Having never been before, on the return journey from visiting my sister, we had a lovely afternoon in Blackpool. For sure caught in a bit of a time warp and in need of investment, that is perhaps all part of its charm. I absolutely loved the beach and of looking to the pier; reading the comedy carpet’s words and checking out the view from the tower. Very clever glass surrounded corners allowing views from multiple angles. Their 4D experience showing the illuminations at night, I would quite like to return to see them some point.

Within Edinburgh’s bounds, I have been working my way through a ‘To do’ list of places to see. Showing Ben Calton Hill (somehow I have never ever been up it?!), Edinburgh blew me away with its views! Lovely lovely spot. Loved the national monument too. Again not having been before, we popped along to Rosslyn Chapel. Propelled to fame and now doing a roaring trade thanks to Dan Brown’s ‘Da Vinci Code’, it is a really really interesting building to wander around. Unfortunately no pictures allowed inside to show you, there are lots of carvings to hold your attention. Then venturing on a Firth of Forth ‘cruise’ to Inchcolm Island, it wasn’t the best weather Edinburgh has delivered (I in fact needed to wear my gloves. In June… In supposibly the height of summer 😉 ). It was genuinely though the beginnings of the ‘Birds 2’, with some territorial nesting seagulls. A word to the wise, avoid June if you can, the seagulls prevent you from exploring the entire island. Nice to return though after having not been there since I was a child :-).

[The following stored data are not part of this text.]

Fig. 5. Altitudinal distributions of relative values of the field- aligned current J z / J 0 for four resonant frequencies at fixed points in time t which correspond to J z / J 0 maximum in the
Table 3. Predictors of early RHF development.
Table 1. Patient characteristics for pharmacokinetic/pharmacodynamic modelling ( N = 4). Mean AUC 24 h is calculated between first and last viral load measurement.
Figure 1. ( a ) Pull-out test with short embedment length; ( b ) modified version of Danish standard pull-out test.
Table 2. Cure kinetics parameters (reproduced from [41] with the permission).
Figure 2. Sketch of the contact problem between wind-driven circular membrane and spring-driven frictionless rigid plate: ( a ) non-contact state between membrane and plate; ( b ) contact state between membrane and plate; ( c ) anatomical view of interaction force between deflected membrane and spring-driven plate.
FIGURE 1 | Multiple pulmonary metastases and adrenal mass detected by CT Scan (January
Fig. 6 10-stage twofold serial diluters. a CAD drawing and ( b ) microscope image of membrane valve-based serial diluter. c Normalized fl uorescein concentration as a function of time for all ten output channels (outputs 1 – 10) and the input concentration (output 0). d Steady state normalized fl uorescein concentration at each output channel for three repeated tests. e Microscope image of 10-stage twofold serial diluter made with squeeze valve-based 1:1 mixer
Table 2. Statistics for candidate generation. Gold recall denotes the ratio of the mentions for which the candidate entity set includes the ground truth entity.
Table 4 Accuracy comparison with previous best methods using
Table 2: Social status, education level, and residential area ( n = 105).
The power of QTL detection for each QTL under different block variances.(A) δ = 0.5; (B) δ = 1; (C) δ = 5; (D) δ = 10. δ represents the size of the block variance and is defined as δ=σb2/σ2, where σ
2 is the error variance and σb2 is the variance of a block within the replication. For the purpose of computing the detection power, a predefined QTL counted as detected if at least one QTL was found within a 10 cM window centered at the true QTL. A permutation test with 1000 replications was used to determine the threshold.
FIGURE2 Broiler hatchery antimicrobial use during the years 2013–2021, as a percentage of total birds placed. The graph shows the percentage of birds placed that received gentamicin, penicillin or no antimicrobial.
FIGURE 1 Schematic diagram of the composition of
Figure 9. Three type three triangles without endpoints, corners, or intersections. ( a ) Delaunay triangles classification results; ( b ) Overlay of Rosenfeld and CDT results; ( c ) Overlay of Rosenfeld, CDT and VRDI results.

However, one of the favourite ‘Edinburgh’ things I’ve done was exploring Jupiter Artland. An outdoor sculpture garden found in a book of ‘100 places to visit in Scotland’, I thought it was really really cool. A beautiful day and provided with an electronic tour guide through their app, between the life mounds and the smaller pieces of art, it is a really interesting wander. Definitely better appreciated in the sunshine than on a rainy day though!

Spending time in Bo’Ness motor museum, Glasgow’s transport museum and Kelvingrove Art gallery, we also found some cool street art outside of Tennents brewery :-).

We’ve done very well but still so much to see! Please do let me know of any suggestions :-).